Despite its popularity, the team did not note a positive relationship between belief and mentalizing or interpreting behavior via intentional mental conditions such as needs, wants and goals.
Attune with previous researches, the work of the authors showed that analytical thinking dissuades one to accept religious beliefs, but statistical analysis signifies that empathy is more essential to spiritual belief than critical thinking is for disbelief.
Brain Suppression Mechanism
The study is based on the hypothesis that the human brain consists of two brain regions that oppose each other. True enough, the researchers were able to discover that people who believe in a universal spirit appear to suppress the brain area used for analytical thinking.

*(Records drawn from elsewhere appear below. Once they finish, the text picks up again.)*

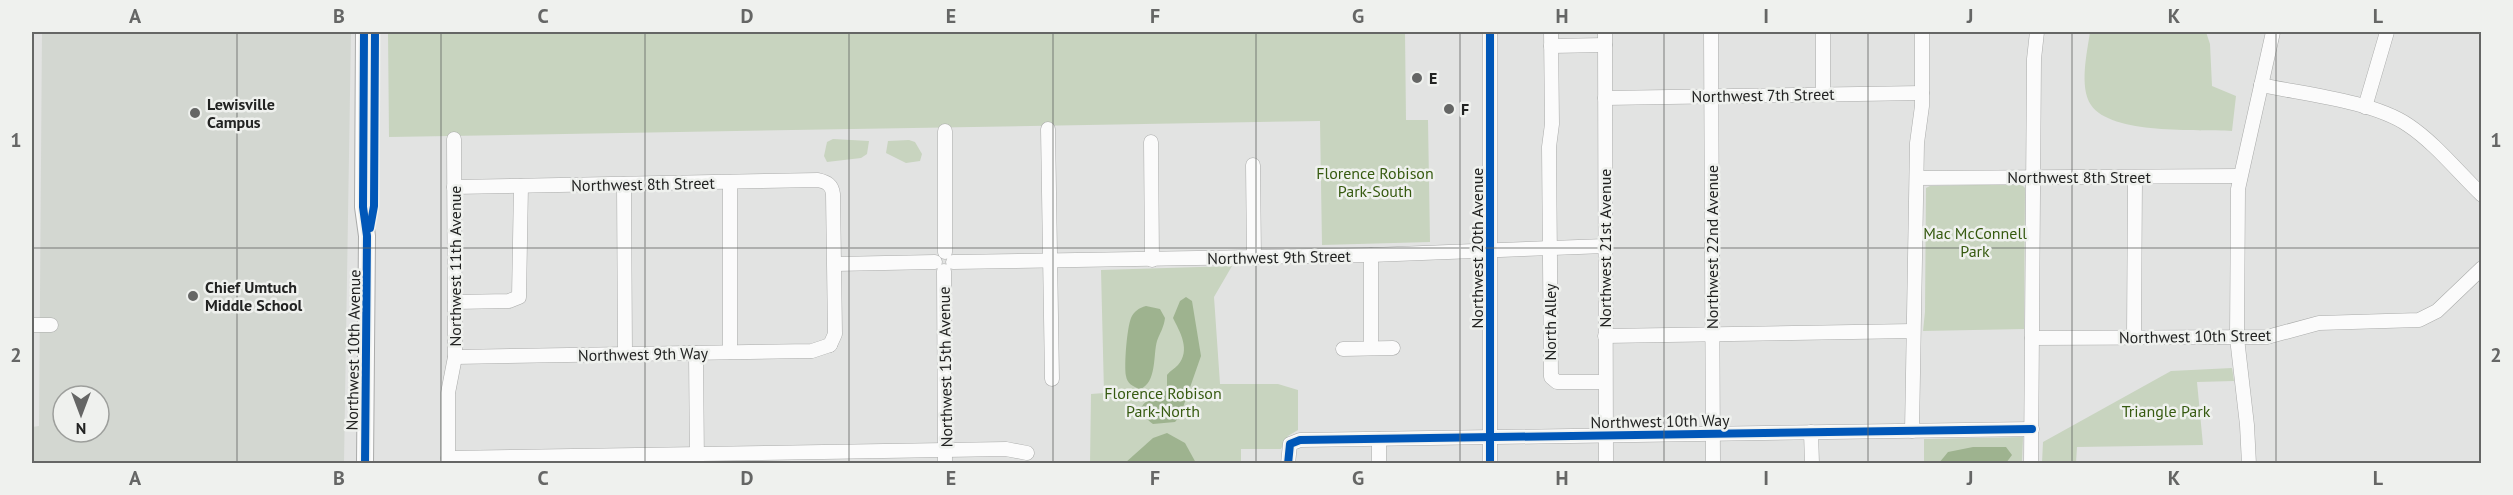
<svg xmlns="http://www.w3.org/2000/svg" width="2513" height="495" font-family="'PT Sans',sans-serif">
<rect width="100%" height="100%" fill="#e2e3e2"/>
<path fill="#d3d7d1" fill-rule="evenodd" d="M42 32H351L344 463H32V427L39 426ZM63 396H99V432H63Z"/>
<g fill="#c8d4bf">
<path d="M388 32H1405L1406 120H1428L1430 242 1322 245 1320 121 389 137Z"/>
<path d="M2090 32H2206L2210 44 2212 86 2236 96 2232 131C2198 129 2111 135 2091 105 2079 87 2087 53 2090 32Z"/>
<path d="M833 139 869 141 867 154 861 158 827 162 824 156 827 142Z"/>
<path d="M909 140 915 142 922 154 920 161 906 163 886 153 888 141Z"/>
<path d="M2021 184 2025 188 2024 329 1923 331 1925 312 1926 188 1930 186Z"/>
<path d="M1232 266 1214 297 1220 384H1278L1298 390V430L1288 436 1281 449H1241V463L1090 464 1091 394 1104 393 1101 270Z"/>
<path d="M2232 368 2234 381 2197 382 2203 445 2077 447 2076 463H2042L2043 442 2171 371Z"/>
<path d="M2023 437 2022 463H1924V439Z"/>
</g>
<g fill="#9eb38f">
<path d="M1186 297 1192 301 1201 356 1180 416 1175 422 1153 424C1125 402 1157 399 1167 390V375C1170 371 1174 369 1178 365 1191 350 1180 332 1173 318L1180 301Z"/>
<path d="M1146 306 1160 309 1165 318C1164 327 1160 333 1157 341 1153 355 1157 383 1140 389 1133 387 1127 383 1126 376 1124 365 1127 328 1131 318 1134 311 1139 308 1146 306Z"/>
<path d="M1167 433 1185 443 1196 463H1125L1153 438Z"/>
<path d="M1973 447H2006L2012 455 2006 463H1939L1948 452Z"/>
</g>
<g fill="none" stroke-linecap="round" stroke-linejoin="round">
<g stroke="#aaabaa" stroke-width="15">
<g id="minor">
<path d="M1551 32 1552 124 1549 147 1551 377 1557 382H1605"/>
<path d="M1605 32 1606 464"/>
<path d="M1711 32 1713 464"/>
<path d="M1551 46 1605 45"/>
<path d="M2261 85C2303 94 2373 101 2408 125 2435 143 2458 172 2482 195"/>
<path d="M1823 94V32"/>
<path d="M1605 98 1922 93"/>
<path d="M2365 107 2387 32"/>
<path d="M1048 129 1052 379"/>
<path d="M945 131V252"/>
<path d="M1151 142 1152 260"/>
<path d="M1253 165 1254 258"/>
<path d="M1917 178 2240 176"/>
<path d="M624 184 625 354"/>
<path d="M454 187 818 180C827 182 832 185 833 194L835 334 830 345"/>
<path d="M1371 255V348"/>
<path d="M953 262 1371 255 1605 246"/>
<path d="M835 264 935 262"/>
<path d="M944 271 945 464"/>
<path d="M455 302 509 301 519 297 521 186"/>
<path d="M32 325H51"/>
<path d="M1605 336 1913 331"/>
<path d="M2032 338 2267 337 2319 323 2419 320 2437 311 2482 268"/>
<path d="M2134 338 2135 177"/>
<path d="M1343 349 1393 348"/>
<path d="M730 352V182"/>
<path d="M696 353 697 464"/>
<path d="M455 357 812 351 830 345"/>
<path d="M1912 431 1917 143 1922 106V32"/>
<path d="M1811 432 1812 464"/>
<path d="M1379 439V464"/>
<path d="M448 458 1006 449 1027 453"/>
<path d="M448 464V393L455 357 454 139"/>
<path d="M1288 464 1290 444 1300 440 2032 429"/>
<path d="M1490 464V32"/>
<path d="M2031 464 2034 59 2037 32"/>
<path d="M2249 464 2247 425 2237 338 2238 189 2273 32"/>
</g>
</g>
<g stroke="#aaabaa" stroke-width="18">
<path id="major" d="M364 32 363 207 367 236 365 464"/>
</g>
<use href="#minor" stroke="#fbfbfb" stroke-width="14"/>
<use href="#major" stroke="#fbfbfb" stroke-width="16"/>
<g stroke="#eff1ee" stroke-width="11">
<g id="cycleway">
<path d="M364 32 363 207 367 236 365 464"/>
<path d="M370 228 374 206 375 32"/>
<path d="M1288 464 1290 444 1300 440 2032 429"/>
<path d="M1490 464V32"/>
</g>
</g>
<use href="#cycleway" stroke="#0057b8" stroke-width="8"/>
</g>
<path fill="none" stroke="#656665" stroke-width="1.5" stroke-opacity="0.55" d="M237 32V464M441 32V464M645 32V464M849 32V464M1053 32V464M1256 32V464M1460 32V464M1664 32V464M1868 32V464M2072 32V464M2276 32V464M32 248H2482"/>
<g fill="#656665" stroke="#eff1ee" stroke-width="2">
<circle cx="1417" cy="78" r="6"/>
<circle cx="1449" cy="109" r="6"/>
<circle cx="195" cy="113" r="6"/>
<circle cx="193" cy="296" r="6"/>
</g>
<g text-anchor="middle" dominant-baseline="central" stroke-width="5" stroke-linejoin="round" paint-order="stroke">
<g font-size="16" font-weight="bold" fill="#222322" stroke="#eff1ee" text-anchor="start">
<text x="1429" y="78">E</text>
<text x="207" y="104">Lewisville<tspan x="207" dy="18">Campus</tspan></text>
<text x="1461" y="109">F</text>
<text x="205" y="287">Chief Umtuch<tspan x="205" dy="18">Middle School</tspan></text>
</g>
<g font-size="16" fill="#222322" stroke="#eff1ee">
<text transform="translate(1763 95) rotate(-1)">Northwest 7th Street</text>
<text x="2079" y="177">Northwest 8th Street</text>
<text transform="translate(643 184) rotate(-1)">Northwest 8th Street</text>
<text transform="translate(1712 247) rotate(-90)">Northwest 22nd Avenue</text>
<text transform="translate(1477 248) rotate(-90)">Northwest 20th Avenue</text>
<text transform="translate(1605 248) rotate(-90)">Northwest 21st Avenue</text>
<text transform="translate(1279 257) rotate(-1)">Northwest 9th Street</text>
<text transform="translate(455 266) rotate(-90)">Northwest 11th Avenue</text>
<text transform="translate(1550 322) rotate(-90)">North Alley</text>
<text transform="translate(2195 336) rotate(-1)">Northwest 10th Street</text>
<text transform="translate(353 350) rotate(-89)">Northwest 10th Avenue</text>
<text transform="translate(643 354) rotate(-1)">Northwest 9th Way</text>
<text transform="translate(945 367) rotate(-91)">Northwest 15th Avenue</text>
<text transform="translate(1660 421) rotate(-1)">Northwest 10th Way</text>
</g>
<g font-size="16" fill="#365a10" stroke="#eff1ee">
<text x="1375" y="173">Florence Robison<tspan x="1375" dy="18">Park-South</tspan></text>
<text x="1975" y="233">Mac McConnell<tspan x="1975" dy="18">Park</tspan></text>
<text x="1163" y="393">Florence Robison<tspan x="1163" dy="18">Park-North</tspan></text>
<text x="2166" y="411">Triangle Park</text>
</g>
</g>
<rect width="2513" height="495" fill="none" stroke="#eff1ee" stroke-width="66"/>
<g transform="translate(81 414) rotate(180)"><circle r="28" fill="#eff1ee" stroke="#9d9f9c" stroke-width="1.5"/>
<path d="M0-4.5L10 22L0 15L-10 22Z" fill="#656665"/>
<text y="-9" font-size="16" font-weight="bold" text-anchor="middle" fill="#222322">N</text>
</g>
<rect x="33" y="33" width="2447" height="429" fill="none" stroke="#656665" stroke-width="2"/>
<g font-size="20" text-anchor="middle" font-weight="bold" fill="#656665">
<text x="135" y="23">A</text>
<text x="339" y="23">B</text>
<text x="543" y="23">C</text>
<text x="747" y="23">D</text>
<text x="951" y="23">E</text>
<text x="1155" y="23">F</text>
<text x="1358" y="23">G</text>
<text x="1562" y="23">H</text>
<text x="1766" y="23">I</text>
<text x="1970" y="23">J</text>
<text x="2174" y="23">K</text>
<text x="2378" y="23">L</text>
<text x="16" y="147">1</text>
<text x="2496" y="147">1</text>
<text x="16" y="362">2</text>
<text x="2496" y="362">2</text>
<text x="135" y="485">A</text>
<text x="339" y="485">B</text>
<text x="543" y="485">C</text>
<text x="747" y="485">D</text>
<text x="951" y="485">E</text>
<text x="1155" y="485">F</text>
<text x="1358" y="485">G</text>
<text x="1562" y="485">H</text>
<text x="1766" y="485">I</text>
<text x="1970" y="485">J</text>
<text x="2174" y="485">K</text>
<text x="2378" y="485">L</text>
</g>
</svg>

During critical thinking periods, however, people appear to do the opposite.
In a past study conducted by Jack, functional magnetic resonance imaging scans show that the brain has two groups of neurons: one that helps people think critically and another that allows people to empathize.
If a person is faced with a mathematical question or a social dilemma, the responsible network on the brain fires up while suppressing the other.
Jack explains that due to the pressure between these two networks in the brain, pushing aside a naturalistic view helps people look more deeply into the social or emotional aspect of a situation. This may be the reason why supernatural beliefs exist in history - it creates a medium for people to have an intangible way of comprehending things in the world.
Study author Jared Friedman says being emphatic does not necessarily mean that a person have anti-scientific beliefs. What the study findings suggest is that people are compromising their ability to have a different type of thinking, particularly social or moral insights.
Being Both
Being a religious believer does not mean a person cannot be a critical thinker. The truth is, people can be both. This is because humans are made to both socialize and learn using the two networks of the brain.
Despite the conflicts, religious beliefs may actually promote scientific insights, if only done in the correct way and under the right circumstance. Such people who can be both religious and scientific are those who are intellectually elite enough to understand that there is no need for science and religion to clash.
"You can be religious and be a very good scientist," says Jack.
The study was published in the journal PLOS One on Wednesday.